The Seagull from The Wheel

by John Bavoso

This article was first published by DC Theatre and can be found on their site here.

Was Anton Chekhov touched with the gift of prophecy when he wrote the first of his four major plays, The Seagull? Or, even rarer, with self-awareness? The piece, which begins with a disastrous performance of an avant-garde play, was considered an epic failure upon its debut in Petersburg in 1896. The situation was so dire that Chekhov swore off writing plays all together. For all the angst it surely caused its writer at the time, the piece endures as a meditation on the new vs. the old, the nature and purpose of art, and the merits or lack thereof of fame—all fertile ground for the young artists at The Wheel Theatre Company to dig into in a new adaption written and directed by Jack Read.

The Seagull has, of course, been adapted many times before—as The Notebook of Trigorin by Tennessee Williams, and Aaron Posner’s Vanya and Sonia and Masha and Spike and as musicals, films, and operas. Read’s version, through trimmed down to 100 minutes without an intermission, is fairly true to the original text in terms of the four-act structure, the characters, and many of the jokes. Where the The Wheel puts its own stamp on the classic is the casting and in the form of a prologue and epilogue of Read’s own devising.

A true ensemble piece, The Seagull is nonetheless, at its center, the story of Boris Trigorin (Thomas Shuman), a wildly famous but insecure writer; his lover, Irina Arkadina (Olivia Haller), the aging actress; her son, Konstantin Treplyov (Aron Spellane), an experimental writer; and the object of his affection, the ingénue Nina Zarechnaya (Gracie Eda Baker). In the orbit of this foursome are the estate’s manager, Ilya Shamrayev (Adrian Iglesias), his wife, Polina (Elizabeth Floyd), and his daughter, Masha (Madeline Mooney); Arkadina’s brother, the retired civil servant Sorin (Axandre Oge); Semyon Medvedenko (Amber James), a schoolteacher; and Yevgeny Dorn (Colton Needles), a country doctor and unrepentant ladies’ man.

As previously mentioned, the action begins with a play within a play, written by Konstantin and performed by Nina, which is cut short by the laughter and scorn of Arkadina for her son’s inaccessible and dour work. This act is the jumping off point for multiple love triangles, musing about creation and notoriety, and, against all odds, some very funny jokes.

Read and his team have made some interesting choices to update this classic. The first, that he has cast young actors to play a variety of age ranges without attempting to visually age them in any way. This choice does well to highlight the universality of questions about one’s purpose and identity. It also runs the risk of making Chekhov’s characters sound like petulant, bratty 20-somethings—but Read and his cast steer away from any impulse toward caricature. The choice to cast the male character of Medvedenko as a female actor brought an interesting spin and welcome queerness to the role and the impoverished schoolteacher’s relationship with Masha.

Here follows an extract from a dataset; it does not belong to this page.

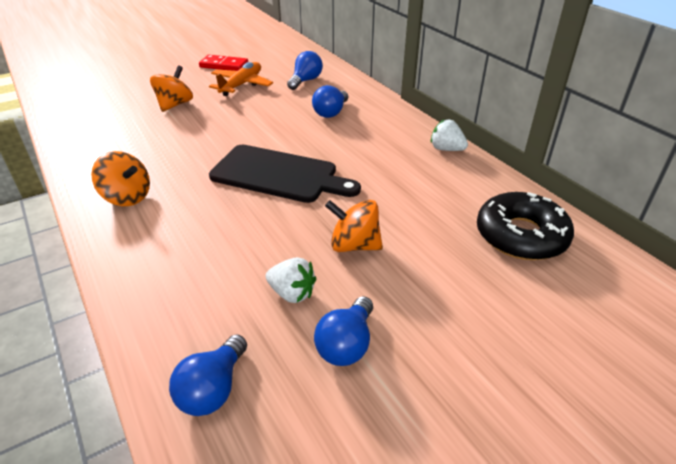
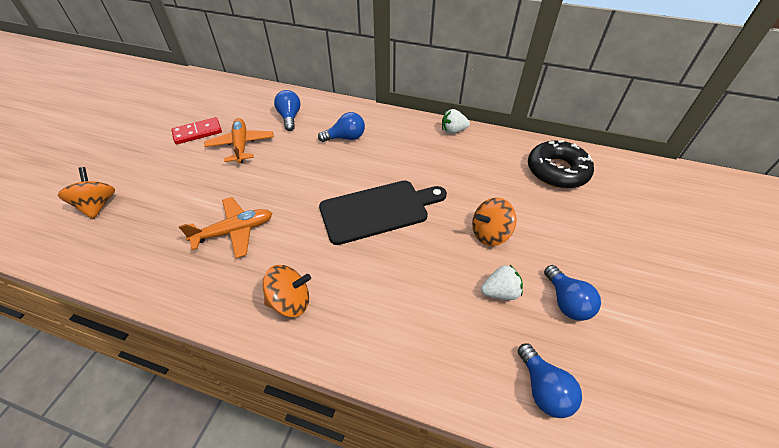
camera: 40 degrees left, 10 degrees up
orange spinning top [150,65,193,112] -> orange spinning top moved to [58,167,115,220]
blue light bulb [312,85,348,118] -> blue light bulb turned 90 degrees counterclockwise [318,112,365,142]
none -> orange plane [179,197,272,258]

The contemporary costumes—the design for which go uncredited, leaving me to assume they have come out of the cast’s own closets—suit the reimagined characters well without taking the audience out of the story. And Elizabeth Floyd’s props and sets work well with the small space in the DC Arts Center. The Wheel’s production feels rather thrown together in a way that complements the text and subject matter rather than detracting from it.

The real draw here is the performances. Shuman brings to the role of Trigorin an alluring mix of self-confident charm and vulnerability. This is especially the case in a prologue of Read’s own devising that has the fictional writer narrate excerpts from Chekhov’s actual letters about The Seagull, further blurring the lines between the creation of the play and its subject matter. Haller seems to be taking immense pleasure in embodying the haughtiness and cutting tongue of Arkadina—my guest likened her rendition to that of Moira from Schitt’s Creek, and it’s not a parallel I could not argue with.

Spellane brings the right notes of earnestness and thin skin to the role of Konstantine, and shines in an original epilogue, during which the actor conveys so much emotion without uttering a single word. Baker, despite her youth, feels more natural and resonant as the older, world-weary version of Nina than as the young, striving actress. Iglesias, James, and Mooney—whose extra emo Masha wouldn’t be out of place at a My Chemical Romance concert—provide delightful moments of comic relief.

Even in this slimmed-down version of the play, and despite Read’s capable direction, the action drags a bit in middle, especially without an intermission to break things up. At the same time, certain characters suffered slightly in the trimming—Masha, for example, seemed to lose a bit of robustness in the way her story was cut up, leading to a more one-note characterization than the original.

Minor flaws aside, Jack Read and his cast have presented a version of The Seagull that manages to be both timeless and of-the-moment. The seagull is symbolic of something that returns home again and again, and the fact that a production of a 123-year-old play can still be relevant and reveal truths about the world we’re living in today is a testament both to Chekhov and The Wheel’s team of passionate young artists.